Preventive Medicines:
If you don’t cure by other migraine treatments or you have migraine headaches 4 or more days a month, your doctor may prescribe these. 

Take them regularly to decrease the severity of migraine headaches. 

This may include seizure medicines, blood pressure medicines (like beta and calcium channel blockers), and some antidepressant medicines. 

CGRP inhibitors are a new type of preventive medicine that your doctor may suggest if others don’t help.

This method helps to identify your stressful situations that could trigger a migraine. 

If the headache comes slowly, biofeedback can stop the attack before it goes arises.

Trans-cranial Magnetic Stimulation (TMS):

Keep this device on the behind your head while starting migraine with aura. It sends a beat of magnetic energy to a part of your brain, which may decrease pain.

Can You Stop Migraines?

Read Also: 7 Effective Ways to get rid of Migraine Headaches at Home

Yes. You can prevent them less often when you recognize and avoid migraine triggers. 

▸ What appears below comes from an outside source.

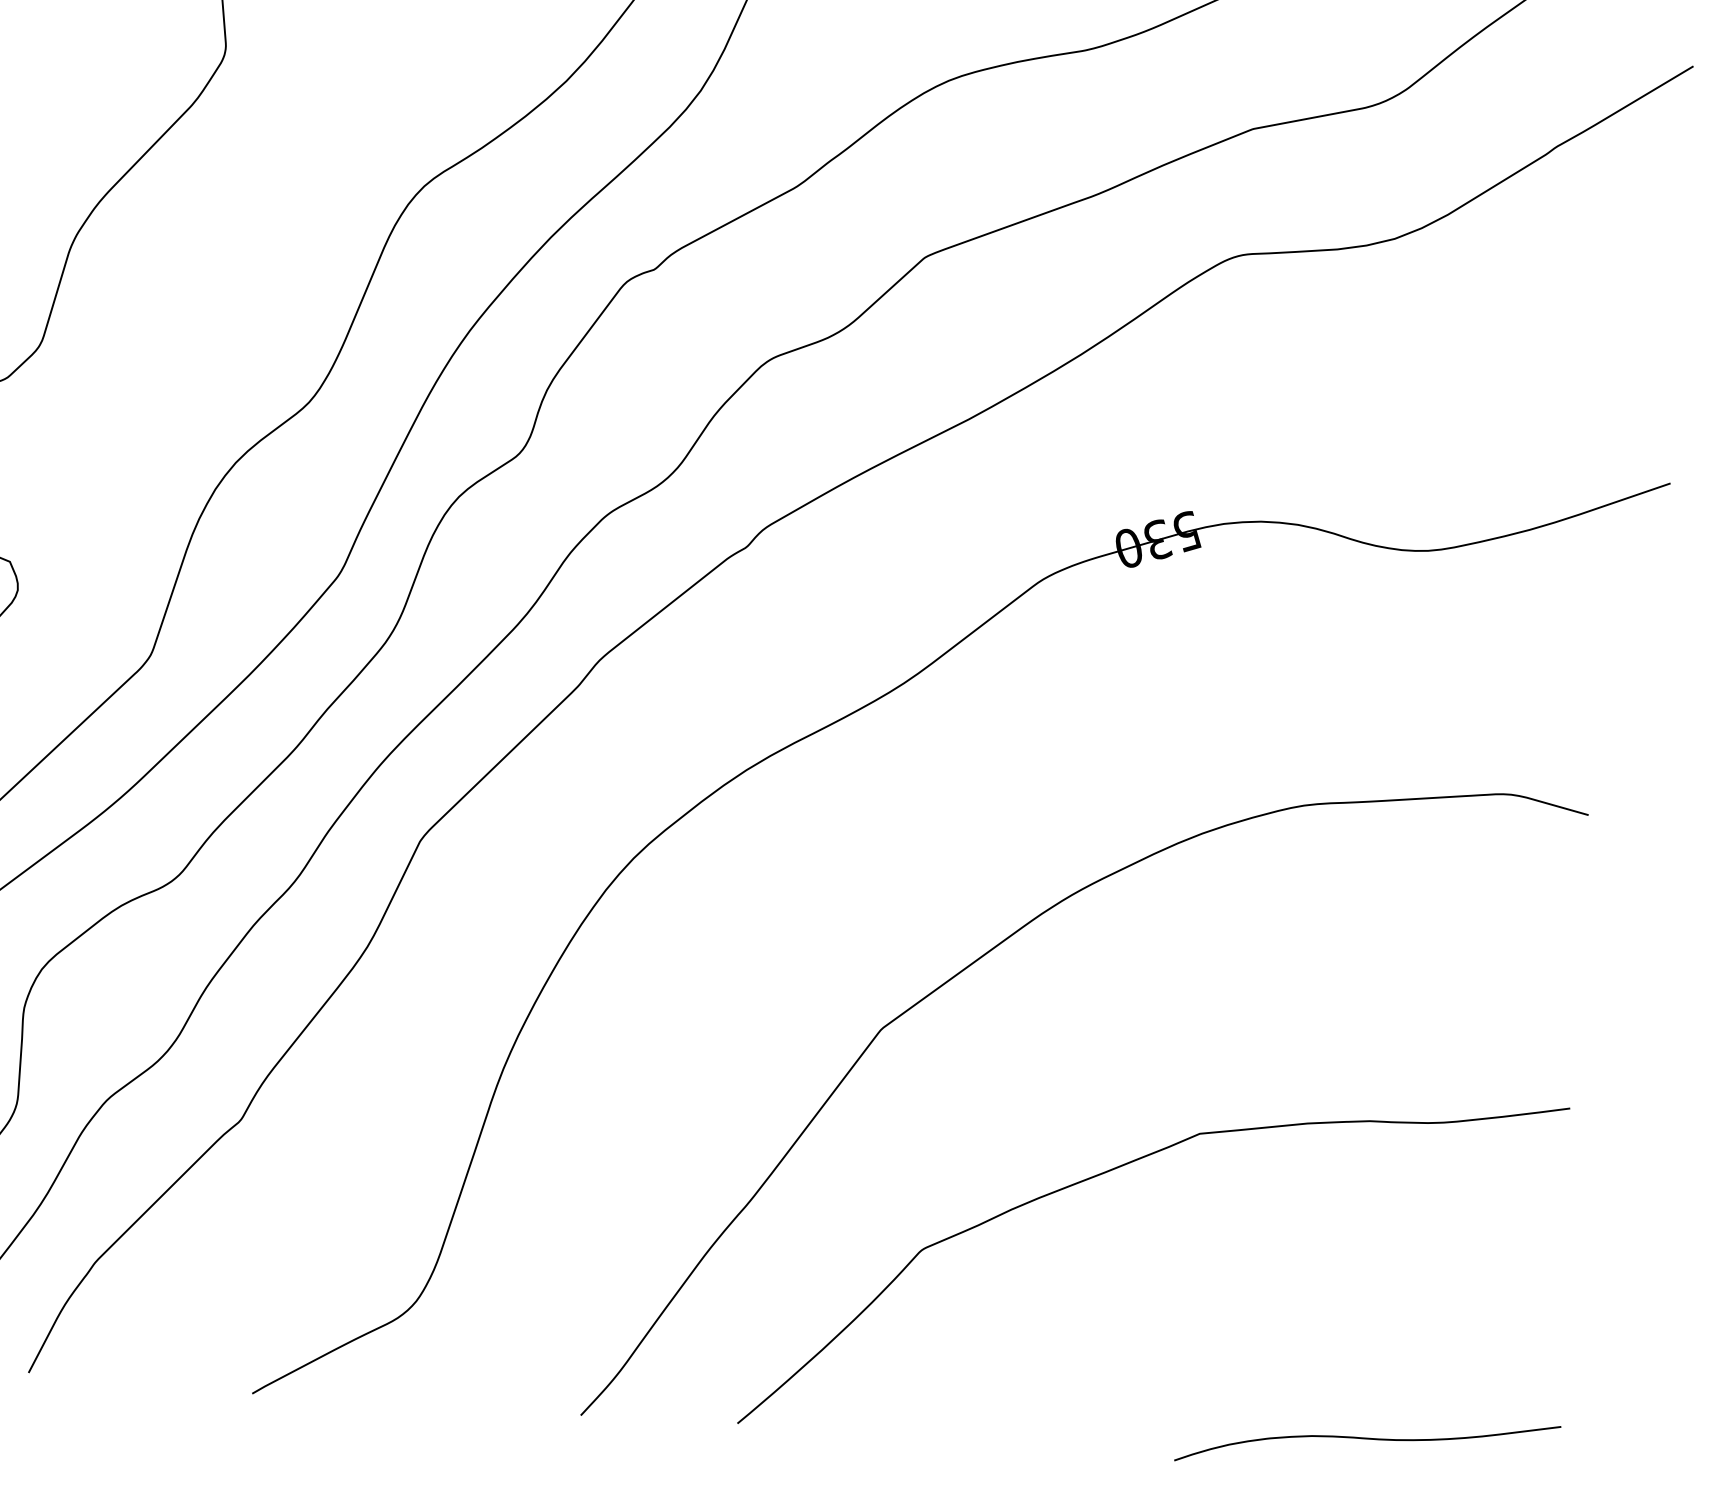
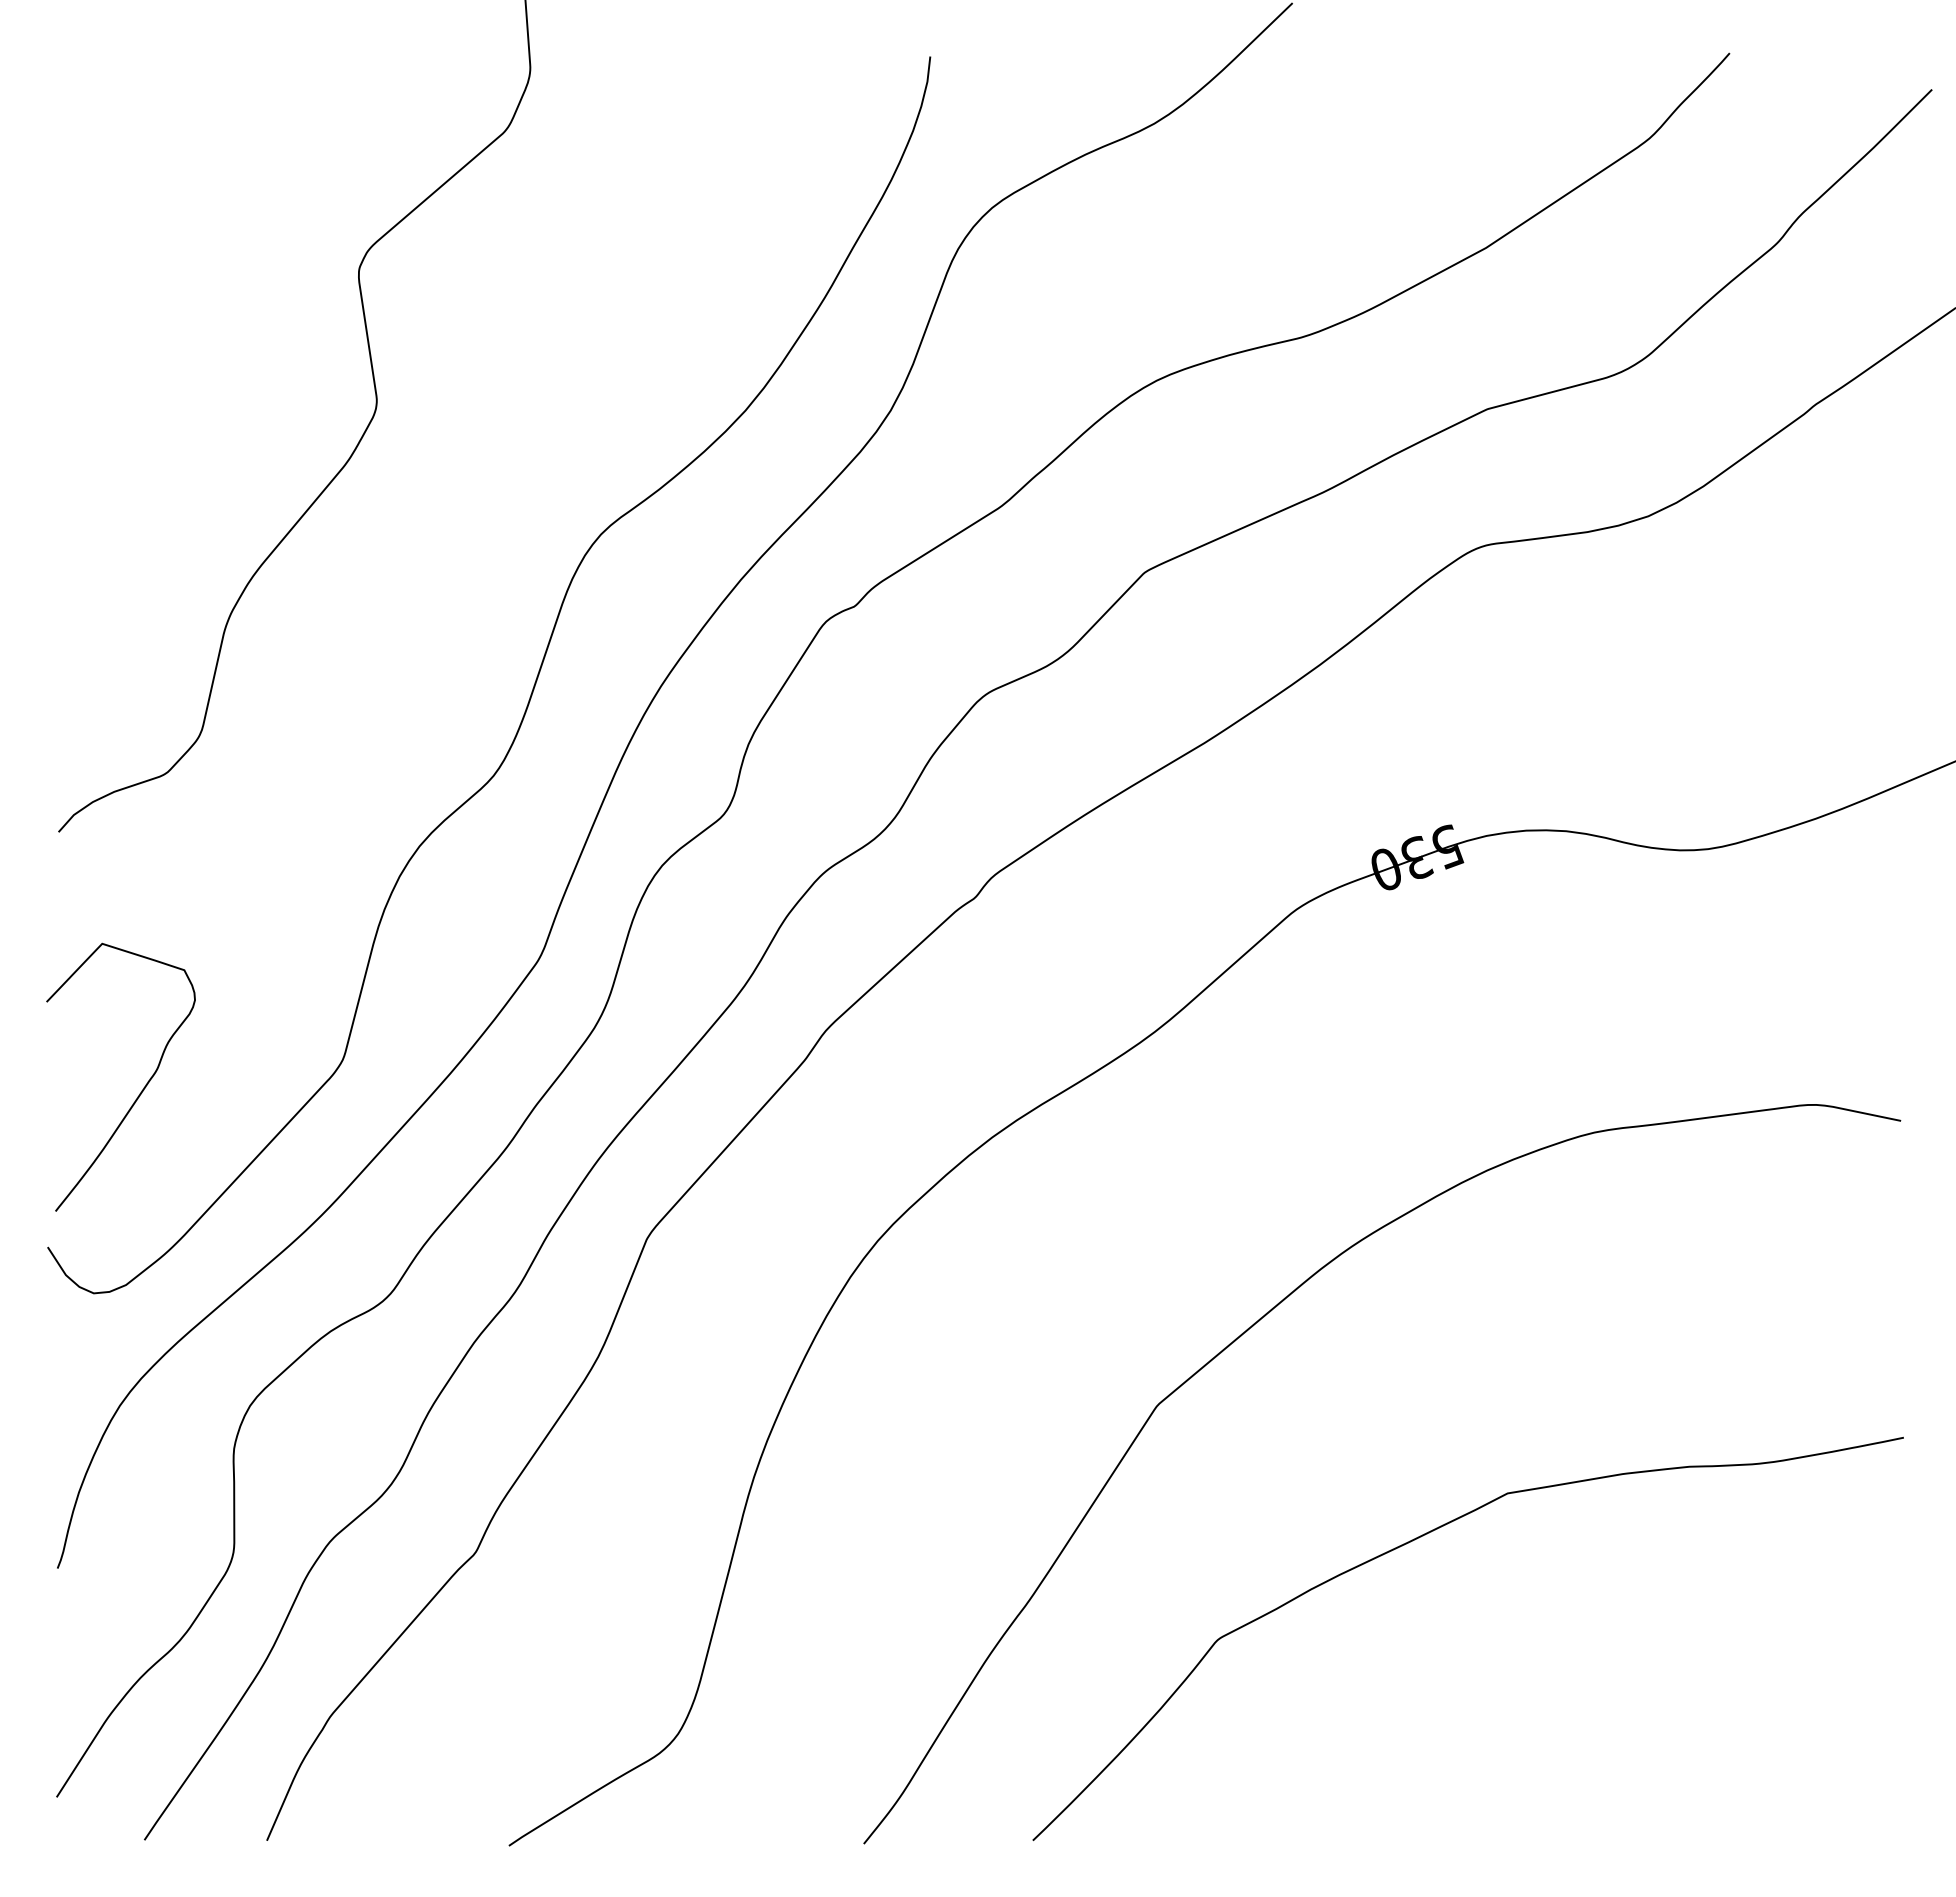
curve: (1367, 1439) -> (1711, 1809), removed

Write your migraine symptoms in a diary so that you can discover what’s causing them.
Yoga and Stress management can help stop your attacks or make them less severe.
Women who get migraine headaches about their periods can take preventive drugs when they know it’s that time of the month.
People also may have fewer migraine symptoms when they eat regularly on schedule and get enough rest. 
Moderate regular exercise can also help them preventing migraine headaches.